'''
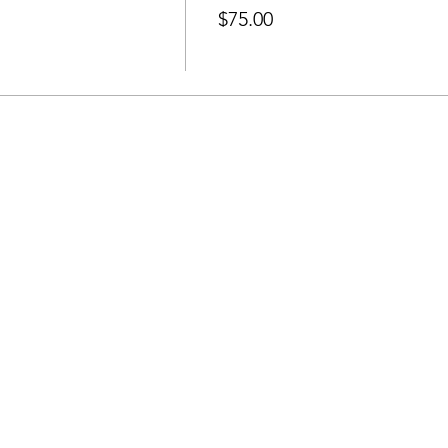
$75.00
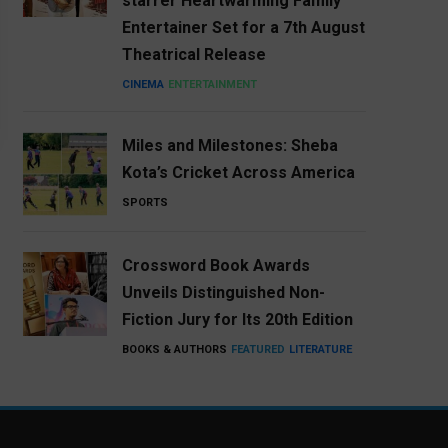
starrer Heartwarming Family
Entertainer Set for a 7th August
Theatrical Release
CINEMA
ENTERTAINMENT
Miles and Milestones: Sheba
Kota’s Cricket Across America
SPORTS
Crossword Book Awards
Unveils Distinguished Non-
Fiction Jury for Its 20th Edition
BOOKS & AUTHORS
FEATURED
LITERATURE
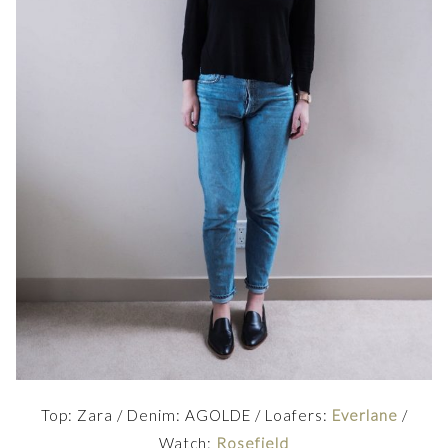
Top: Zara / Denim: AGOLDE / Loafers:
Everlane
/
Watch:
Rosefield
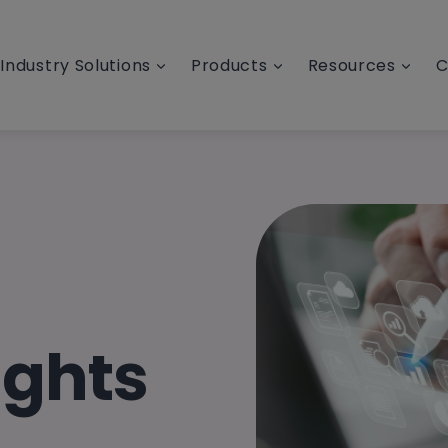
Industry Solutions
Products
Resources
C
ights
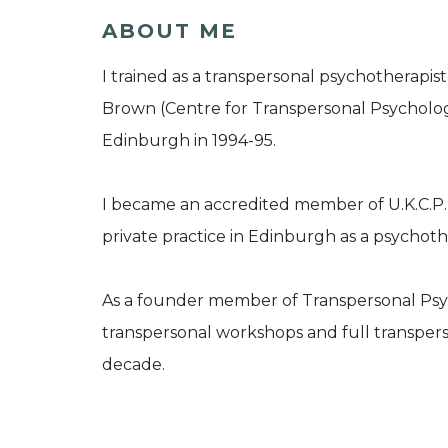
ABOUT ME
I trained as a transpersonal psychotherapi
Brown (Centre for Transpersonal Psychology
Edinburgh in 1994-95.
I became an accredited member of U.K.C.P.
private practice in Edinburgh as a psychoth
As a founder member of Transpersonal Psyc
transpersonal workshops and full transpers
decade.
'''
Task description >> State how many lines in the listing contain the word "Edinburgh".

Task response >> 2